- Tuesday 18 November 2025
1. Why are you recommending a Dimensional (DFA) portfolio instead of a Vanguard global equity fund?
- Because you already hold a large amount of stock in your employer (and often in similar Tech companies), you’re inherently concentrated.
- Traditional index funds like Vanguard Global Equity or the S&P 500 are heavily weighted toward the same mega-cap Tech stocks.
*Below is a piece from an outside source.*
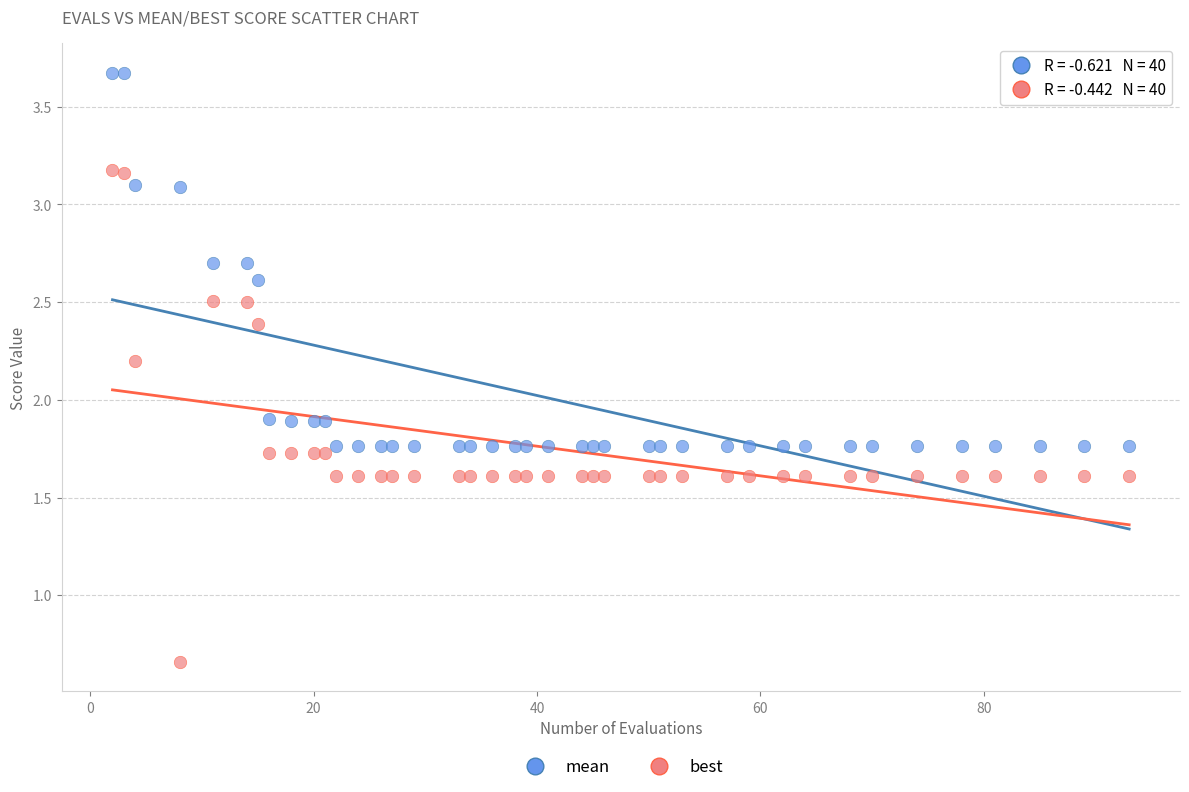

Which series reaches the minimum Y coordinate?

best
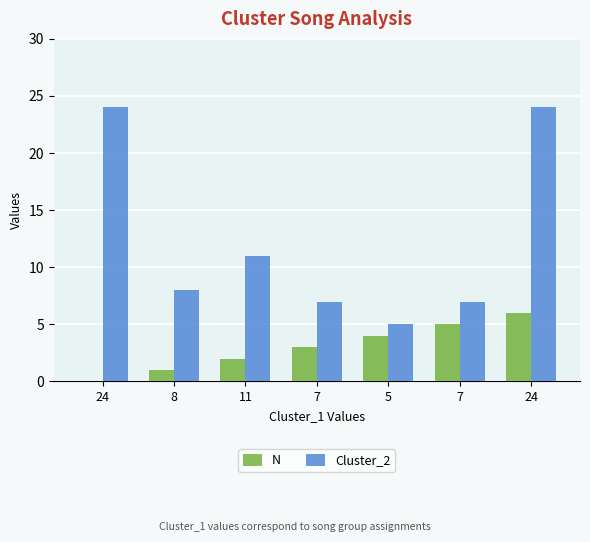

What are all the series names shown in the legend?

N, Cluster_2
This means you’d be doubling up on the same risk.
- DFA portfolios diversify away from that concentration by investing more evenly across global markets and by adding exposure to different types of companies.
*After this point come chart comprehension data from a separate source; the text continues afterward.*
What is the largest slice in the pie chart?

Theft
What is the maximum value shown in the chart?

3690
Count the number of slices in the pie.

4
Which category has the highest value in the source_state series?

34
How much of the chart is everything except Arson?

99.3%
2. How does DFA give me more diversification?
- DFA includes thousands of global companies — especially smaller companies, value companies, and businesses with strong profitability.
- These areas behave differently from the large Tech companies you already hold.
- So instead of reinforcing your existing exposure, DFA helps balance it.
3. What are “factors” and why do they matter?
DFA portfolios tilt toward long-term factors that academic research shows can enhance returns over time:
- Small companies
- Value companies
- Highly profitable companies
These return sources move differently to the big Tech names that dominate traditional index funds, helping smooth your overall journey.
4. Is this riskier than a simple index fund?
- Not in the context of your personal situation.
- Because you already carry significant risk in one company/sector, the bigger risk is lack of diversification-not owning additional types of companies.
- DFA helps reduce your total risk by spreading your investments across different parts of the market.
5. Do DFA funds cost more than Vanguard?
- They are slightly more expensive, but the purpose is different.
- Vanguard tracks the market.
- DFA is designed to reduce concentration risk and capture additional return factors that aren’t represented in a typical index.
- For clients with large employer stock exposure, the diversification benefits outweigh the small cost difference.
6. Can we mix Vanguard and DFA?
- Absolutely — and we often do.
- Your specific allocation depends on:
- How much employer stock you hold
- How quickly that may change
- How your pension and investments interact
- Your long-term plan, income security and retirement timing
- For clients with significant Tech exposure, DFA simply gives us more tools to balance your overall risk.
In Summary
- You already have a lot riding on your employer stock.
- DFA helps ensure the rest of your portfolio isn’t tied to the same economic story.
- It’s about protecting your long-term wealth by diversifying where it matters most.